* [EXERCISE DETAILS]
Please extend the passage below on pre-drying sheets before they reach the vacuum conveyance belt, picking up right after its last sentence.

* [PAGE EXTRACT]
Since the vacuum conveyance belt 301 faces the hot air blower 302 of the second dryer 32, the temperature of the surface of the vacuum conveyance belt 301, which contacts the sheet P, is raised by the hot air blower 302. However, the temperature of suction holes does not rise higher than the temperature of the surface of the vacuum conveyance belt 301 because the suction holes of the vacuum conveyance belt 301 are empty space.

Therefore, if the sheet P is placed on the surface of the vacuum conveyance belt 301 in a state in which the water-based liquid (aqueous ink) is not sufficiently dried, the temperature difference between the surface of the vacuum conveyance belt 301 and the suction holes causes the pigment in the ink on the sheet P to flow. As a result, for example, a pattern (color unevenness) corresponding to the mesh shape of the mesh belt appears in the image. In particular, color unevenness is likely to occur on a coated paper having a thin thickness or low basis weight of the sheet P. The coated paper is a sheet, the surface of which is coated with a paint to enhance smoothness.

Therefore, in the present embodiment, the pre-drying process by the first dryer 60 is performed before the main drying process on the vacuum conveyance belt 301 by the second dryer 32, thereby preventing the ink from flowing. This configuration can prevent abnormal images in which the pattern corresponding to the mesh shape of the mesh belt appears. In other words, when a water-based liquid (aqueous ink) is applied to the sheet P and dried while the sheet P is conveyed by the mesh belt, the pre-drying process before placing the sheet P on the mesh belt prevents the abnormal images from occurring.

* [COLLECTED DATA]
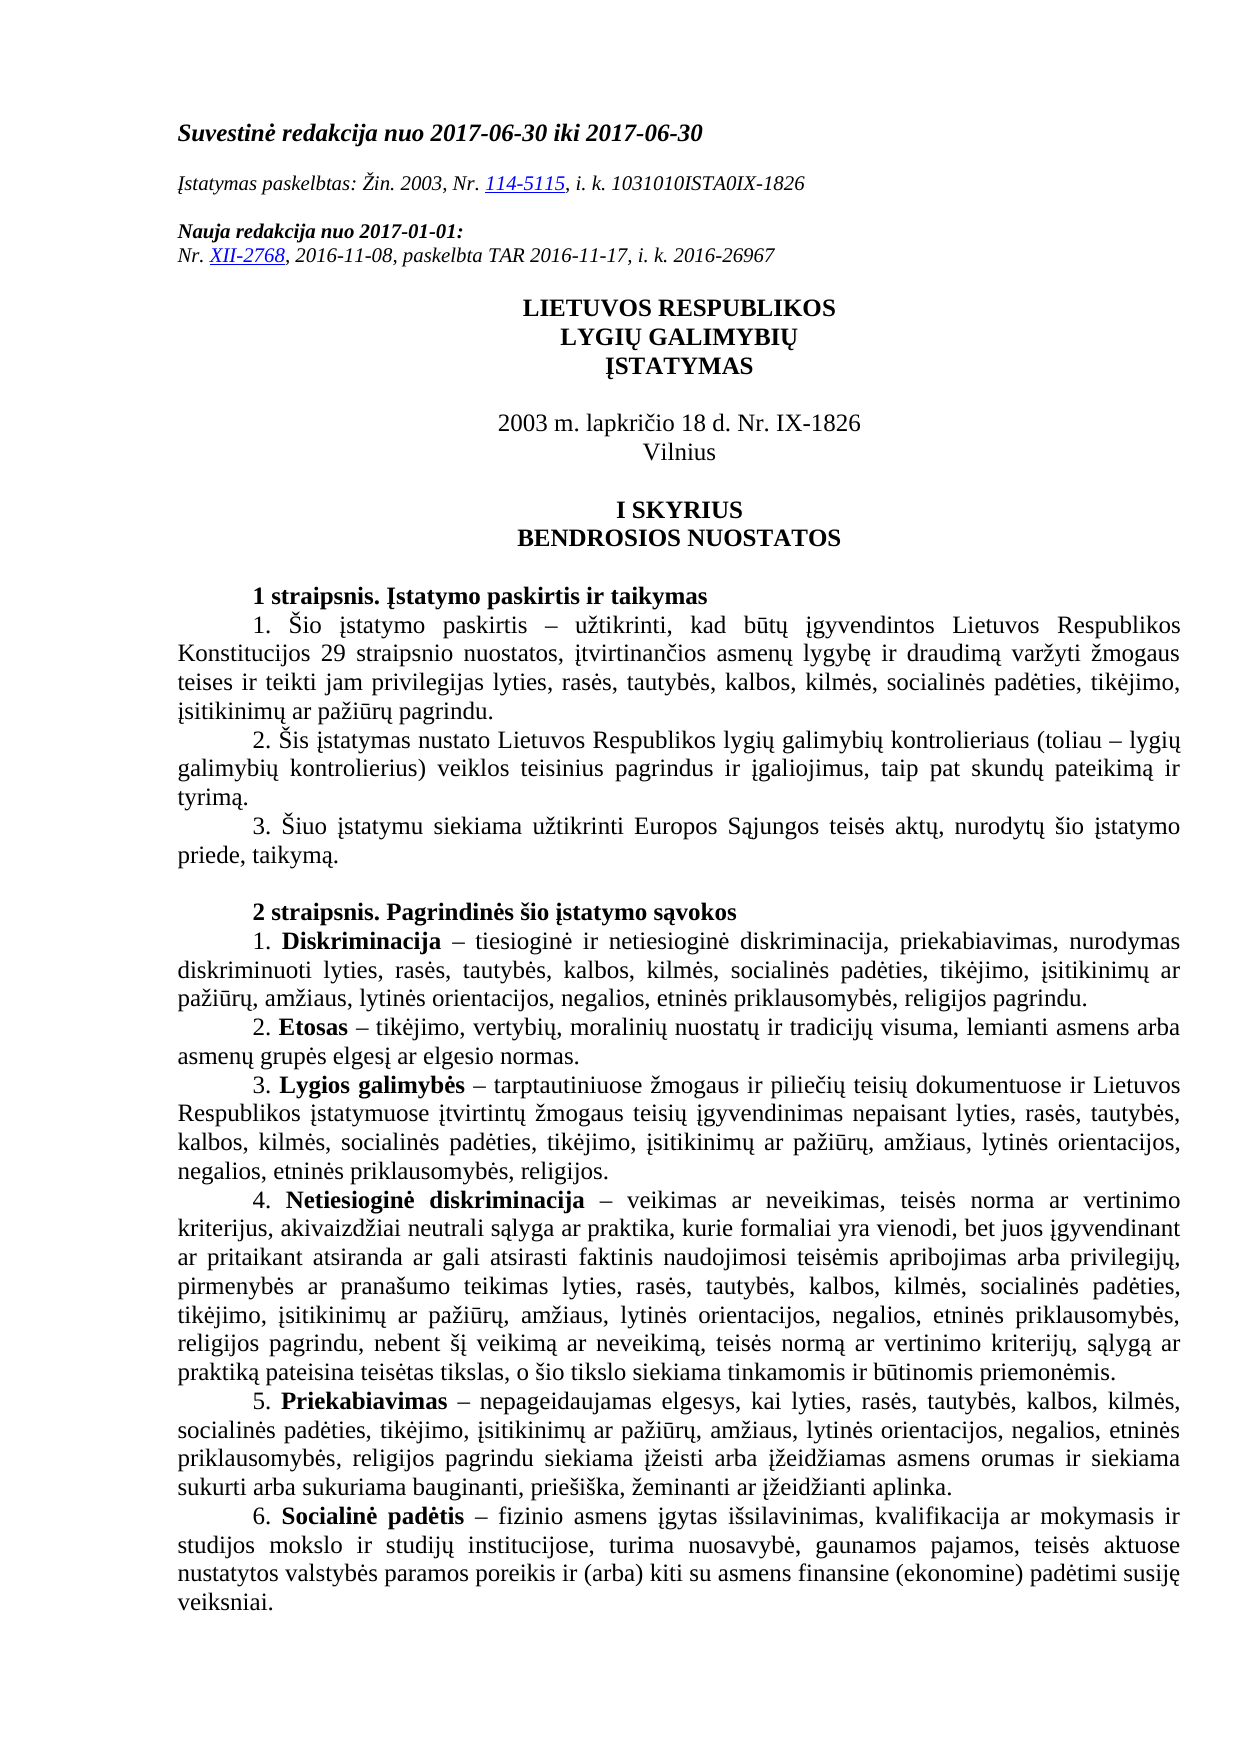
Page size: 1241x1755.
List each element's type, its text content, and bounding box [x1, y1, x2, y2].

* [ANSWER TO THIS EXERCISE]
In the present embodiment, the ink containing at least water as a liquid is dried by the first dryer 60 and the second dryer 32. The first dryer 60 dries the ink to prevent the ink flow due to heating unevenness between the surface of the vacuum conveyance belt 301 and the suction holes. The second dryer 32 dries the ink to prevent the ink from being rubbed when the sheets P are stacked in the ejection device 40.

The ink flow is likely to occur on the coated paper having a thin thickness or low basis weight of the sheet P. In the case of a thick coated paper, the heating unevenness due to the vacuum conveyance belt 301 is uniformed in the layer of the sheet P before the heat from the vacuum conveyance belt 301 reaches the ink. As a result, color unevenness does not occur. Further, in the case of a plain paper whose surface is not coated, the pigment permeates the layer of the sheet P before flowing, so that color unevenness due to the heating unevenness does not occur.

Accordingly, in the case of the sheet P in which the color unevenness due to the influence of the heating unevenness does not occur, the pre-drying process is unnecessary, and thus preferably, the pre-drying process by the first dryer 60 is not performed to reduce the power consumption. Therefore, in the present embodiment, whether the drying process by the first dryer 60 is performed or not is controlled according to the type of the sheet P.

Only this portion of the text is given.